2021 Rating and rank adjustments

What do you think we have been doing???

You really don’t need to read the whole thread. But you should to try to understand ranking systems in general, before making the types of claims you have been making. Read up on elo, the dan system (you don’t even need to read about Glicko specifically). Figure out how you would anchor a system like either of those. Then ask yourself if any of the things you are asking make sense.

In this case, you are asking us to tie 9x9 to the AGA and EGF systems, both of which have very few ranked 9x9 games to go off of. Then you ask to tie it to what 9x9 players think they are.

But what is this exactly?
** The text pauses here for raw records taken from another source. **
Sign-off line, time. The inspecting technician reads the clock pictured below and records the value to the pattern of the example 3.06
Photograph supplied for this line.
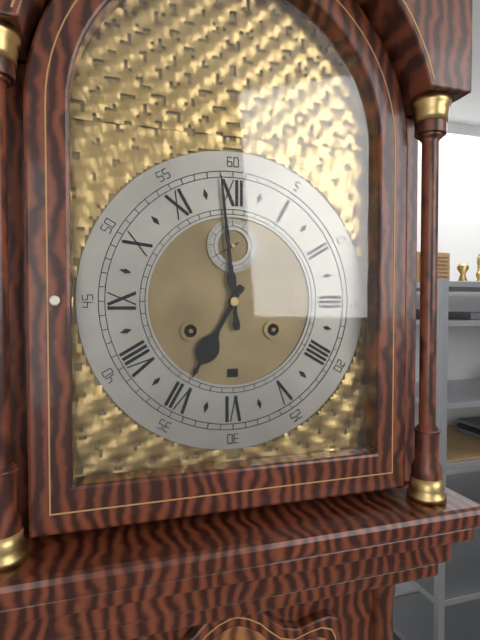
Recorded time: 6.59
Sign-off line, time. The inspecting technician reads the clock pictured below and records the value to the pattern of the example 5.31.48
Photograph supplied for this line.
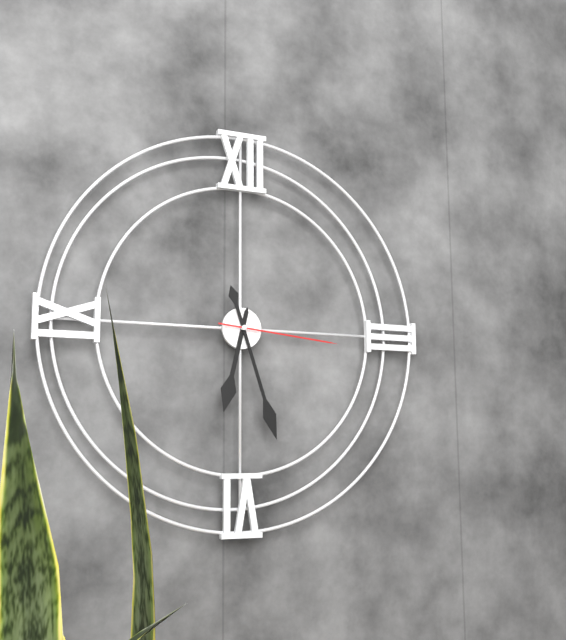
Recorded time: 6.27.16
What they think they are on the 19x19? Or on the 9x9? If someone is only plays 9x9 while on OGS, can we assume they are worse at 19x19?

And for the love of God, we have this!!!

5 Likes

I believe there exists some players that inherently play randomly enough (even when completely sober) such that their natural performance could be described as having a random number of beers as drawn by a die roll.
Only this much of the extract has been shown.